The procedure followed by the Collegium:

Appointment of CJI

  • The President of India appoints the CJI and the other SC judges.
  • As far as the CJI is concerned, the outgoing CJI recommends his successor.
  • In practice, it has been strictly by seniority ever since the supersession controversy of the 1970s.
  • The Union Law Minister forwards the recommendation to the PM who, in turn, advises the President.

Other SC Judges

  • For other judges of the top court, the proposal is initiated by the CJI.
  • The CJI consults the rest of the Collegium members, as well as the senior-most judge of the court hailing from the High Court to which the recommended person belongs.
  • The consultees must record their opinions in writing and it should form part of the file.
  • The Collegium sends the recommendation to the Law Minister, who forwards it to the Prime Minister to advise the President.

For HC

  • The CJs of HC is appointed as per the policy of having Chief Justices from outside the respective States. The Collegium takes the call on the elevation.
  • High Court judges are recommended by a Collegium comprising the CJI and two senior-most judges.
  • The proposal, however, is initiated by the Chief Justice of the High Court concerned in consultation with two senior-most colleagues.
  • The recommendation is sent to the Chief Minister, who advises the Governor to send the proposal to the Union Law Minister.

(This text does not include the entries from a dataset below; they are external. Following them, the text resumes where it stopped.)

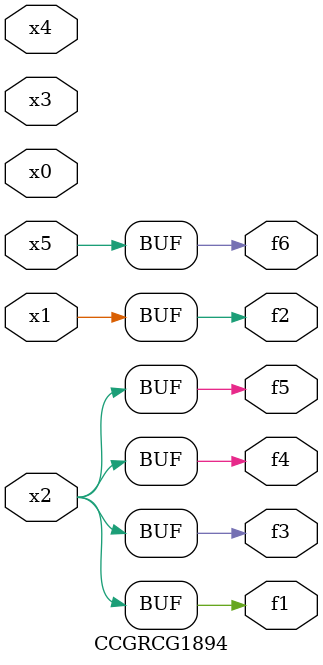
<source format=v>
module CCGRCG1894(
	input x0, x1, x2, x3, x4, x5,
	output f1, f2, f3, f4, f5, f6
);
	assign f1 = x2;
	assign f2 = x1;
	assign f3 = x2;
	assign f4 = x2;
	assign f5 = x2;
	assign f6 = x5;
endmodule

</source>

Does the Collegium recommend transfers too?

  • Yes, the Collegium also recommends the transfer of Chief Justices and other judges.
  • Article 222 of the Constitution provides for the transfer of a judge from one High Court to another.
  • When a CJ is transferred, a replacement must also be simultaneously found for the High Court concerned. There can be an acting CJ in a High Court for not more than a month.
  • In matters of transfers, the opinion of the CJI “is determinative”, and the consent of the judge concerned is not required.
  • However, the CJI should take into account the views of the CJ of the High Court concerned and the views of one or more SC judges who are in a position to do so.
  • All transfers must be made in the public interest, that is, “for the betterment of the administration of justice”.

Loopholes in the Collegium system

  • Many have faulted the system, not only for its being seen as something unforeseen by the Constitution makers but also for the way it functions.
  • Opaqueness and a lack of transparency, and the scope for nepotism are cited often.
  • The attempt made to replace it by a ‘National Judicial Appointments Commission’ was struck down by the court in 2015 on the ground that it posed a threat to the independence of the judiciary.
  • Some do not believe in full disclosure of reasons for transfers, as it may make lawyers in the destination court chary of the transferred judge.
  • Embroilment in public controversies and having relatives practising in the same High Court could be common reasons for transfers.

Scope for transparency

  • In respect of appointments, there has been an acknowledgement that the “zone of consideration” must be expanded to avoid criticism that many appointees hail from families of retired judges.
  • The status of a proposed new memorandum of procedure, to infuse greater accountability, is also unclear.
  • Even the majority opinions admitted the need for transparency, now the Collegium’s resolutions are now posted online, but reasons are not given.